His fourth, fifth, and sixth chapters discuss the role of debt in banking in the nineteenth century, the ease of credit acquisition in the twentieth century, and the establishment of credit to nation states and their origins.osu.edus overseen by more economically powerful states, respectively. His eighth chapter concludes that, by the end of the 1970s, most consumers ignored debt and focused on credit, as that designator seemed to determine a person’s lifestyle. He notes that by the end of the 1970s credit had outmaneuvered debt as the most significant indicator of personal or corporate success. In the United States, when credit was easy to acquire, debt grew at outrageous rates. In order to take advantage of this new consumer culture, credit card companies not only established policies that made paying off debt a long and more costly endeavor, but also lobbied Congress to make bankruptcy harder to declare. Geisst’s point here is that consumers and government officials did not understand how debt and debt acquisition operated in practice.
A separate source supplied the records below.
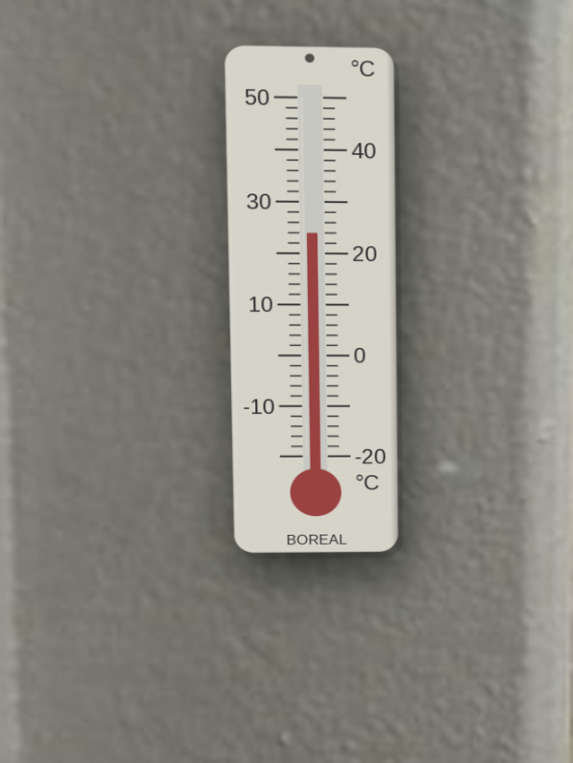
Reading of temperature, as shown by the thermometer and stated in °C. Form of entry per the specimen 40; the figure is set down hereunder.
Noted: 24
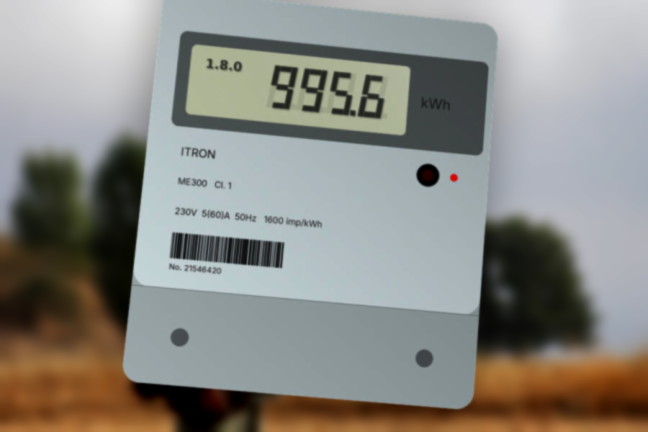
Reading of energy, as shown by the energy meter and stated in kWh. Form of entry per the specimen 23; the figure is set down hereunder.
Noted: 995.6
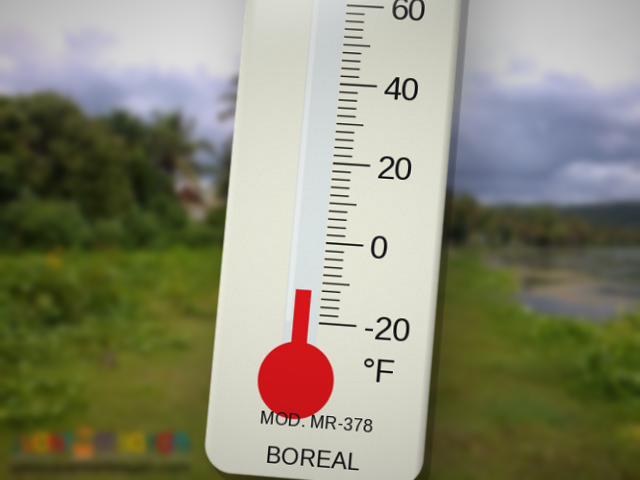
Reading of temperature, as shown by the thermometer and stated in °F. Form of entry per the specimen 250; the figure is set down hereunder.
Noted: -12
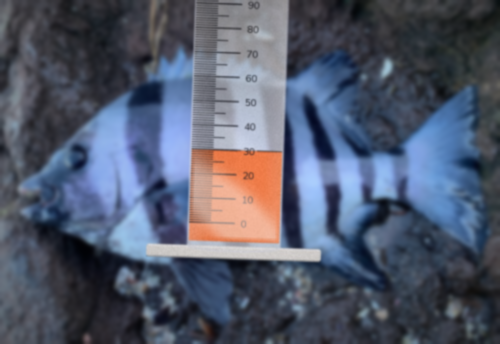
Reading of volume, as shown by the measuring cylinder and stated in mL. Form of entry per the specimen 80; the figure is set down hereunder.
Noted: 30
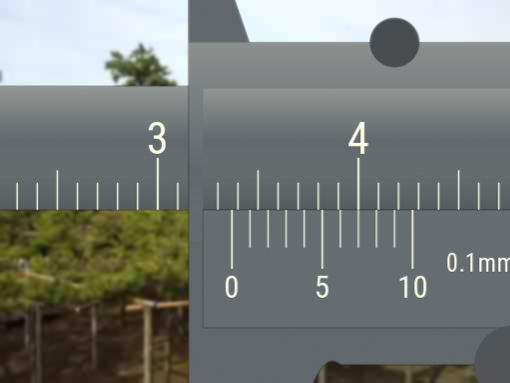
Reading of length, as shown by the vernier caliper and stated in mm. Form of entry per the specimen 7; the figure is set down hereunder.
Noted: 33.7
The seventh chapter stands out as the only example of non-Western or at least non-traditional finance in the modern world. Geisst argues that the rise of sharia law in the 1970s Muslim world jumpstarted a reconsideration of the Koran’s prohibition of usury. Through the Koran and various Western intellectuals, whose arguments against predatory lending and compound interest collection were canon in Christian society up to the Middle Ages, Islamic states such as Saudi Arabia, Sudan, and many others began making financial services sharia compliant. Furthermore, Islamic societies and institutions such as the 2006 Nobel Peace Prize winning Grameen Bank embraced micro lending (loans to the poor), which not only followed the Koran’s regulations but also helped families get out of poverty while fostering communities. The incredible growth and expansion of the Muslim financial sector in the twenty-first century brought on complications, however, as bankers sought to encourage further economic growth while being confined to religious and cultural laws that slowed rapid prosperity.
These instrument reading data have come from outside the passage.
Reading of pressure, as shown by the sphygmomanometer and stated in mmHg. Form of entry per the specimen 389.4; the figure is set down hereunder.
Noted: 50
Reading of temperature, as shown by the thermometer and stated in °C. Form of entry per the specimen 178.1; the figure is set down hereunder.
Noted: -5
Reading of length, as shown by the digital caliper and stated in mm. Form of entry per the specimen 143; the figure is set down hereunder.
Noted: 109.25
Understanding all this history is necessary to avoid the kinds of financial issues like the Global Financial Crisis from reoccurring according to Geisst. He repeatedly addresses how predatory money lending continued because groups of individuals not only understood how usury truly works, but also how to navigate through existing laws. Credit-lending institutions, focused on profiting from the expansion of credit, circumvented standing laws and constructed the disastrous consumer credit system whose collapse in 2007 initiated the Global Financial Crisis. Unfortunately, Professor Geisst does not seem optimistic about the future of usury in the United States. Despite the success of the Dodd-Frank Wall Street Reform Act in passing through Congress, usury is not recognized as a serious problem. In fact, as Geisst notes, the Dodd-Frank Act is clear that only Congress may create limits on usury, not the individuals or organizations charged with overseeing and understanding usury’s role in the economy.
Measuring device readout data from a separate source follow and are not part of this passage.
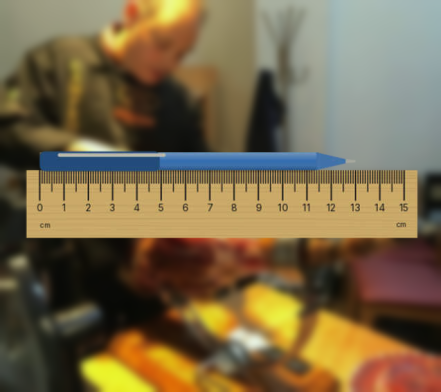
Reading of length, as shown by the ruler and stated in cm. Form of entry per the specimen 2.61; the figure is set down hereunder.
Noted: 13
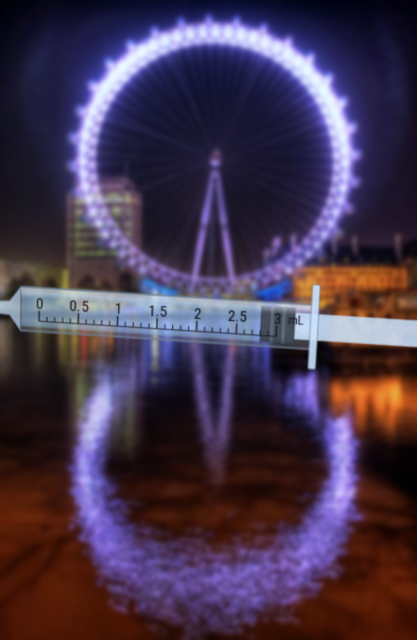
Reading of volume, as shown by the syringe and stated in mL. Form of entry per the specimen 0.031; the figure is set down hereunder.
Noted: 2.8
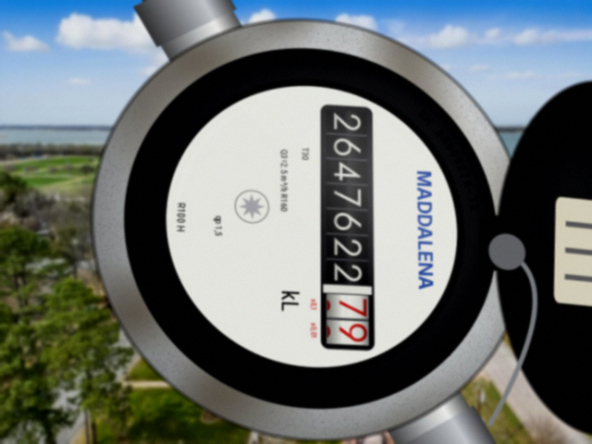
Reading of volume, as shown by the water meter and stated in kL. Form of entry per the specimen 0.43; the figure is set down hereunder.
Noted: 2647622.79
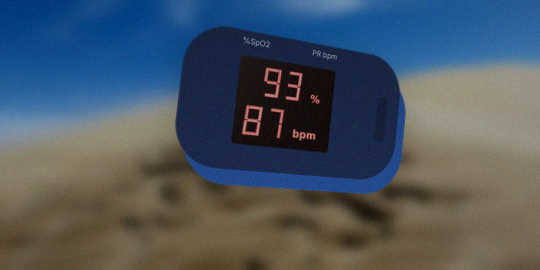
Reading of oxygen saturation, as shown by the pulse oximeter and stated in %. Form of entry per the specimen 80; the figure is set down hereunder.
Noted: 93
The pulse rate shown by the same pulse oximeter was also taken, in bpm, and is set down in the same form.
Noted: 87
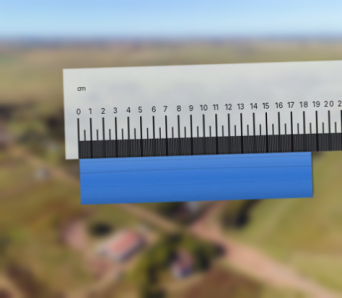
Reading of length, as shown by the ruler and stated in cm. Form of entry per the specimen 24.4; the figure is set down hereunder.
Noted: 18.5
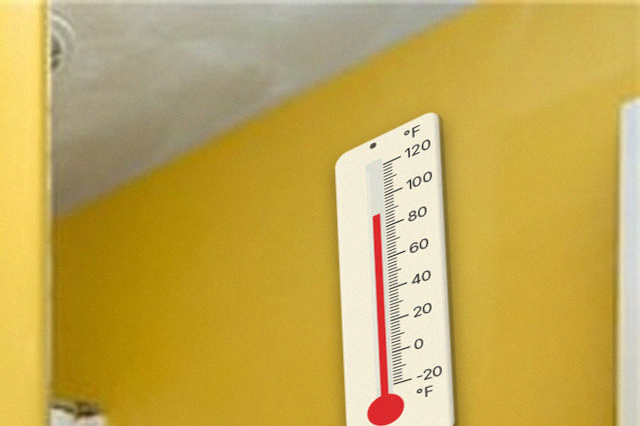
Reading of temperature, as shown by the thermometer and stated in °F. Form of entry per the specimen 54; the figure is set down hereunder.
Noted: 90
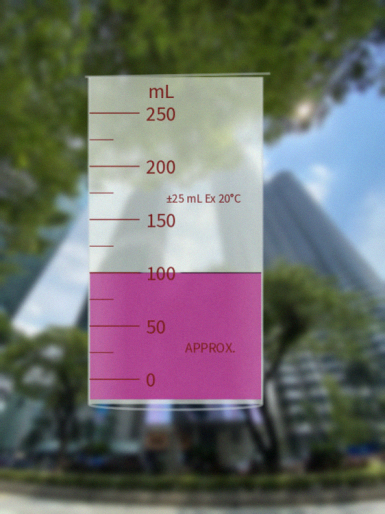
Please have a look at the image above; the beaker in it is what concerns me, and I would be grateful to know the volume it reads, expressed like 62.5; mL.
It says 100; mL
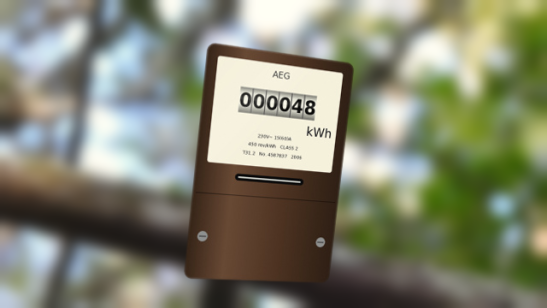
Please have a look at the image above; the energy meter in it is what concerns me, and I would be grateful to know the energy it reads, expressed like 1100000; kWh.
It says 48; kWh
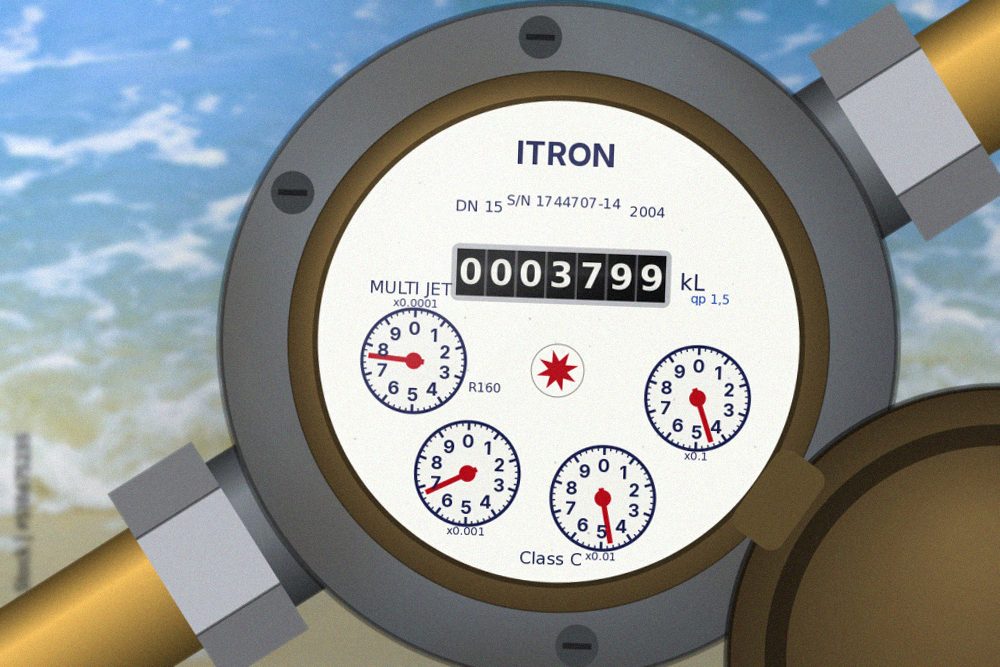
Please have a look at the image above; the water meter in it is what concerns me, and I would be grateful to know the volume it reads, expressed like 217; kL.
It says 3799.4467; kL
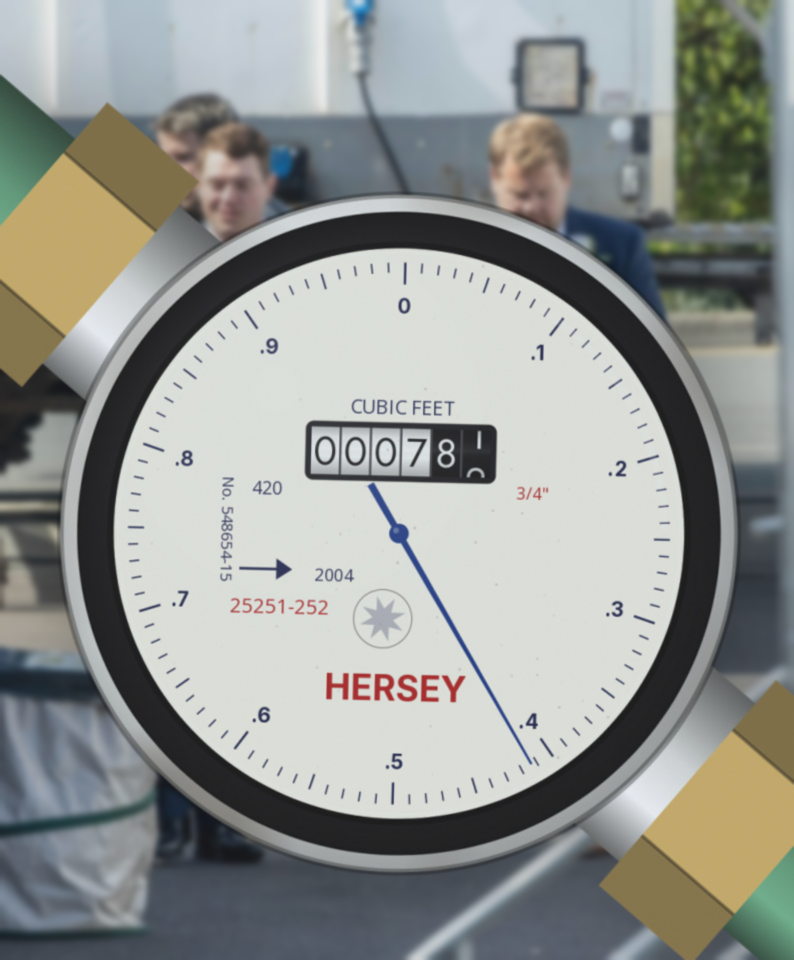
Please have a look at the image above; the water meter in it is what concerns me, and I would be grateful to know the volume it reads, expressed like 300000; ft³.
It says 781.41; ft³
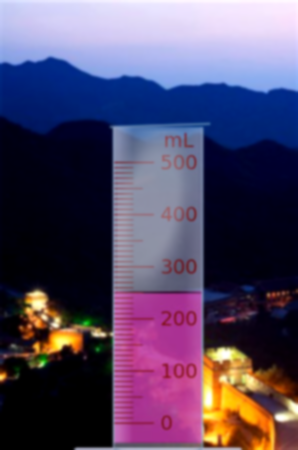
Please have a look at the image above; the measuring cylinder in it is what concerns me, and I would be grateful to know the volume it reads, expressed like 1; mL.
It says 250; mL
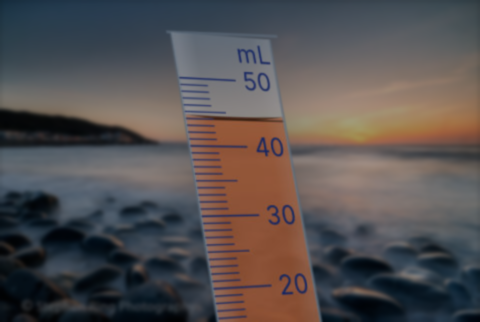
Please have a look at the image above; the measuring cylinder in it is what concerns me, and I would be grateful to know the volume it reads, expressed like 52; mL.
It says 44; mL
Beggar Thy Neighbor is certainly an informative examination of one of history’s lesser-understood institutions. Some readers may find that while his secondary sources are well chosen, Geisst’s reliance on translated works and classics from the Renaissance and Enlightenment privileges a Western, if not Eurocentric, model of finance above other forms. The chapter on Islamic finance, for example, seems out of place and leaves the reader wondering about other financial models created to counter the traditional Western system. Perhaps more problematic for the general reader, Geisst regularly fails to define some of his terms, routinely jumps back and forth between thoughts, and often composes awkwardly written prose. These criticisms are minor, however, and should not takeaway from this excellent introduction to the history and implications of usury.